▶ **Saved entries**
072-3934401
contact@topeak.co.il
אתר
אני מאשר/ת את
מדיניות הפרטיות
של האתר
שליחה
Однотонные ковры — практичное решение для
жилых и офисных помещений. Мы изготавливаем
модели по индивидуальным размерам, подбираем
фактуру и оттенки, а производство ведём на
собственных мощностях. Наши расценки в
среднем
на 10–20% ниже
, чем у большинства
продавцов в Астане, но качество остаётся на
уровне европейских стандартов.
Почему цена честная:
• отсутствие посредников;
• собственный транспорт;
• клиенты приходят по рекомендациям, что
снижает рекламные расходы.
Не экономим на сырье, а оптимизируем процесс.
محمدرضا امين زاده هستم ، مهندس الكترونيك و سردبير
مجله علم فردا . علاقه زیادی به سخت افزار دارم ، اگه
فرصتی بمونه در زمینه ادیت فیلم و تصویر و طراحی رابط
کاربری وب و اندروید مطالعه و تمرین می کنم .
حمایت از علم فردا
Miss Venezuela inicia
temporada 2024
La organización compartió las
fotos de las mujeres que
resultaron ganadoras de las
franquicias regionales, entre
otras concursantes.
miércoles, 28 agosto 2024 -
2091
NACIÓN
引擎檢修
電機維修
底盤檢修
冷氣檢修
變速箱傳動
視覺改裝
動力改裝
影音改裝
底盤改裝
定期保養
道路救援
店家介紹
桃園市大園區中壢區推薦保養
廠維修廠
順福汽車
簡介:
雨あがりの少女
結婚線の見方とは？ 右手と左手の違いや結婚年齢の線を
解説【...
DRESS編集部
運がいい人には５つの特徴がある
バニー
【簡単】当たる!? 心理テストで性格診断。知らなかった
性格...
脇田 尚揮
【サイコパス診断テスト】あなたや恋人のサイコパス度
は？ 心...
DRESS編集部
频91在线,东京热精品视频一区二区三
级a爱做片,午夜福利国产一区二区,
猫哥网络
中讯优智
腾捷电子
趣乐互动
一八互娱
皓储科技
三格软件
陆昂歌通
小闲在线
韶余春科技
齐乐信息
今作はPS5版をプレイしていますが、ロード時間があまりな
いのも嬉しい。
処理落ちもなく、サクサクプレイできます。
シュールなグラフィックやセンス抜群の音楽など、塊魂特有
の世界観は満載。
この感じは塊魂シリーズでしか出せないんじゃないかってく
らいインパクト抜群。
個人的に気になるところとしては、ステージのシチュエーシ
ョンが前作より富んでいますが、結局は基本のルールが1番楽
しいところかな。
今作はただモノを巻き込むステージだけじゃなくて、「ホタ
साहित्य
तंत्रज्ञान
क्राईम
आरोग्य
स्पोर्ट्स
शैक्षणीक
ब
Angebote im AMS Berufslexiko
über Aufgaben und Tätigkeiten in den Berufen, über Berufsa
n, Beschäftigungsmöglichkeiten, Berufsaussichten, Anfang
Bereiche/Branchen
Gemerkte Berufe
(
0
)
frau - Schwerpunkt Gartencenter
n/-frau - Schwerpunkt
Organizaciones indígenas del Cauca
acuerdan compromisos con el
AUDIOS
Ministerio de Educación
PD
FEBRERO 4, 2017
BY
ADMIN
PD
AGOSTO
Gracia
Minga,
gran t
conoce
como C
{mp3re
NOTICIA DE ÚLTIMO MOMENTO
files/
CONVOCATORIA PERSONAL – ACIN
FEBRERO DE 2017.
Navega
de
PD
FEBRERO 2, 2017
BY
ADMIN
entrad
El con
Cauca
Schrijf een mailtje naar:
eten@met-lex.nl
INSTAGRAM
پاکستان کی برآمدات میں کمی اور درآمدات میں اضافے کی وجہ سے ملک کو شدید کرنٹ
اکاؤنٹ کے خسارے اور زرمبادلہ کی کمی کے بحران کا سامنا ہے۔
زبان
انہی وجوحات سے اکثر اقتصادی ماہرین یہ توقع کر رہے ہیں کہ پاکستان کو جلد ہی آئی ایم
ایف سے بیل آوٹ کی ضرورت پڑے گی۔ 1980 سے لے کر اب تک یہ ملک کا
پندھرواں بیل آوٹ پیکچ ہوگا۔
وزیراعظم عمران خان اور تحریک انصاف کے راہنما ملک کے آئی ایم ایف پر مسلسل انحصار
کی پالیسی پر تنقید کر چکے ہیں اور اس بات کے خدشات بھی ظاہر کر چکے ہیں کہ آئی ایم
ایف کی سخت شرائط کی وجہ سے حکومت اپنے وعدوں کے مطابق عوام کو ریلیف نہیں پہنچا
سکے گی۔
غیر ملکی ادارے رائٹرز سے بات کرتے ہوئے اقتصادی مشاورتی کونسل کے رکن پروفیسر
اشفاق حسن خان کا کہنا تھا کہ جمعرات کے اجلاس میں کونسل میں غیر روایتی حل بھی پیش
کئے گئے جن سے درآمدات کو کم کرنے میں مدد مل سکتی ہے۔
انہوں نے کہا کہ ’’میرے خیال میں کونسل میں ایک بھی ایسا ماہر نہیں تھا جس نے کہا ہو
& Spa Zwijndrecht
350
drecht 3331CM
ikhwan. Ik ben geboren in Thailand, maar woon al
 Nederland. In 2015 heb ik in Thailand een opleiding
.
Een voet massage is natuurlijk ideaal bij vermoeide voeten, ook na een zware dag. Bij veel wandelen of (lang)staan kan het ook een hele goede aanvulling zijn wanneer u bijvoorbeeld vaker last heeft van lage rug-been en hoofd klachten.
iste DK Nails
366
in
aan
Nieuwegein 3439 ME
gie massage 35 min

▶ **Work to be completed**
What is needed is every line from the data above that includes the string "پاکستان", copied out.

▶ **Your solution**
پاکستان کی برآمدات میں کمی اور درآمدات میں اضافے کی وجہ سے ملک کو شدید کرنٹ
انہی وجوحات سے اکثر اقتصادی ماہرین یہ توقع کر رہے ہیں کہ پاکستان کو جلد ہی آئی ایم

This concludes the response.